_TAREA ASIGNADA 1:_
Reproduce sin ningún cambio las líneas de las entradas desde la que contiene "Developer Webinar Series" hasta la que contiene "Event URL: https://www.meetup.com/Azure-Meetup-Frankfurt/", ambas incluidas.

_EXTRACTO FACILITADO:_
________

Los sorrentinos eran una pasta redonda,
rellena, que había inventado Umberto, el hermano mayor del Chiche, bautizada en
homenaje a la ciudad de sus padres. El sorrentino no tenía el borde de masa de
los pansotti, ni el relleno de carne de los agnolotti, ni llevaba ricota como
los cappelletti. Era una media esfera con cuerpo, hecha con una masa secreta,
suave como una nube, rellena de queso y jamón.
De vez en cuando aparecía alguien en la
trattoria que tenía el mal gusto de preguntar, con cierto aire superado: “¿El
sorrentino no es lo mismo que un raviol pero redondo?”. Ante esto, las mujeres
de la familia ponían los ojos en blanco y los hombre se reclinaban en sus
sillas y resoplaban. >>
En el corazón de Mar del Plata, una familia de origen italiano regenta un restaurante donde los sorrentinos (esa pasta rellena que no es raviol ni es canelón) son casi una religión.

________

Entradas extraídas

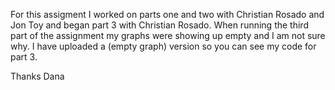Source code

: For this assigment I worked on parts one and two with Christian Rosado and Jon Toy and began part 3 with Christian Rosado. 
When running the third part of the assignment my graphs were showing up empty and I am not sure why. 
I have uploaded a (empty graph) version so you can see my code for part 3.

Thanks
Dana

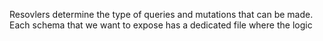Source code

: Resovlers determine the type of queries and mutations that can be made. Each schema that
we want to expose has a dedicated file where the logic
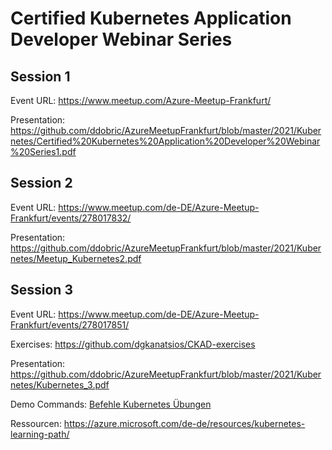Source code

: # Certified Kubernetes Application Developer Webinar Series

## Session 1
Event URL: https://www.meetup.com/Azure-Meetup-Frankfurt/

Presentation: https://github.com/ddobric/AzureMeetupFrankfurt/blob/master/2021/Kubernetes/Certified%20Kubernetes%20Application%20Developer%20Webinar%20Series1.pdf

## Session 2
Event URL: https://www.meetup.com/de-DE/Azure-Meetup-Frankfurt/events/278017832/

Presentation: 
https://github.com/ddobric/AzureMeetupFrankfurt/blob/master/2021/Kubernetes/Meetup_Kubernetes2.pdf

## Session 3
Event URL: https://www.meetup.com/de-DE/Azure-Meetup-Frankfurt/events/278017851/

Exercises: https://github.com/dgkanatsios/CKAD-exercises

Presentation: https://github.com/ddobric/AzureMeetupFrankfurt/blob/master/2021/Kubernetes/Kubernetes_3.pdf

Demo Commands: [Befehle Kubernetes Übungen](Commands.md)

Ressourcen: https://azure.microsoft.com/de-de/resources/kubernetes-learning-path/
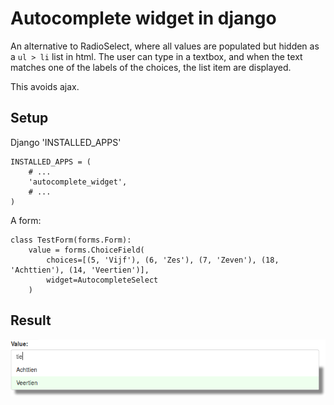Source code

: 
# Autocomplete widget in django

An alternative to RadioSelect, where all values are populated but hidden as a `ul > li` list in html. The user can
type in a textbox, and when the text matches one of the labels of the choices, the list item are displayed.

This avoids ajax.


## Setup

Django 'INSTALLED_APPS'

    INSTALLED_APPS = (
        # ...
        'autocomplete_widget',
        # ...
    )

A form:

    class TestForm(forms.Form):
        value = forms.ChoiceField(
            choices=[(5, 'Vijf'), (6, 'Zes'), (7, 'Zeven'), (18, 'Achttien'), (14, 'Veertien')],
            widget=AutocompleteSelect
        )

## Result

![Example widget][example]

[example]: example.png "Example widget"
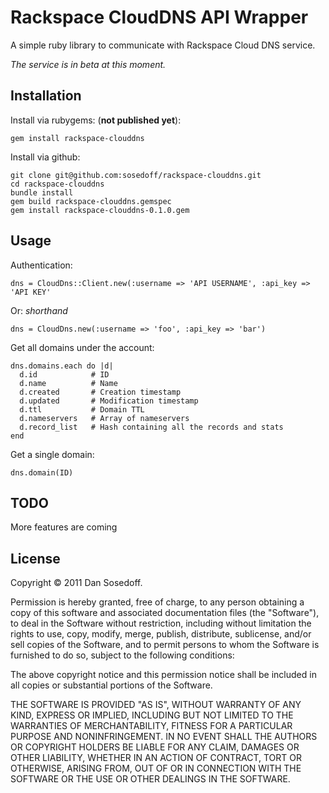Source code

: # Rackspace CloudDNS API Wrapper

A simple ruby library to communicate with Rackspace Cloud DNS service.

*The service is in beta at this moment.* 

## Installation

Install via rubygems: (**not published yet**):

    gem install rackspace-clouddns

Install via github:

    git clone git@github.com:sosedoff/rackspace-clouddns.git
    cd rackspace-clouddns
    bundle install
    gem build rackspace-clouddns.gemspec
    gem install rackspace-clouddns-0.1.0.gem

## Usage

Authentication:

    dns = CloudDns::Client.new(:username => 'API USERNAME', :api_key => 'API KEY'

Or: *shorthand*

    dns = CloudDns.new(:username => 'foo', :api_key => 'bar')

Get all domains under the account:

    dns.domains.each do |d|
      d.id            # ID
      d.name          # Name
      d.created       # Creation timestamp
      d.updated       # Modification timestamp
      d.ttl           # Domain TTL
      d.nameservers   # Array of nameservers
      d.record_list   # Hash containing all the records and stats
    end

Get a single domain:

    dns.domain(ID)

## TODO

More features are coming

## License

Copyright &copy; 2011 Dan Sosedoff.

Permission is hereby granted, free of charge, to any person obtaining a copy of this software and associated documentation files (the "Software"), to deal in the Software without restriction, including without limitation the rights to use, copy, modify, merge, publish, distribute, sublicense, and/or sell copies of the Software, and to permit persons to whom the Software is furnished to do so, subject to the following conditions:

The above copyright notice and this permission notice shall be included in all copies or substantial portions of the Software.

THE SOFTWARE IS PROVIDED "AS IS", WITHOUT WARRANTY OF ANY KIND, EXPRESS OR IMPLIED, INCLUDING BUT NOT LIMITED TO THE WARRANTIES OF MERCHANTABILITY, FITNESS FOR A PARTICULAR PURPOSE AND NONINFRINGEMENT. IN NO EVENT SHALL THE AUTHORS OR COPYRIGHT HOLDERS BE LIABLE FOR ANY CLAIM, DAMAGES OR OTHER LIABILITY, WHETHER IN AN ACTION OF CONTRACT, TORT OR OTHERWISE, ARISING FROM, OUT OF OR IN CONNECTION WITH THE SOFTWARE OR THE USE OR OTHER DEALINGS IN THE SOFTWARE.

________

_TAREA ASIGNADA 2:_
Devuelve, copiado al pie de la letra, el tramo del extracto sobre los sorrentinos que va desde "Los sorrentinos eran" hasta "queso y jamón.".

_SOLUCIÓN PROPUESTA 1:_
: # Certified Kubernetes Application Developer Webinar Series

## Session 1
Event URL: https://www.meetup.com/Azure-Meetup-Frankfurt/

_SOLUCIÓN PROPUESTA 2:_
Los sorrentinos eran una pasta redonda,
rellena, que había inventado Umberto, el hermano mayor del Chiche, bautizada en
homenaje a la ciudad de sus padres. El sorrentino no tenía el borde de masa de
los pansotti, ni el relleno de carne de los agnolotti, ni llevaba ricota como
los cappelletti. Era una media esfera con cuerpo, hecha con una masa secreta,
suave como una nube, rellena de queso y jamón.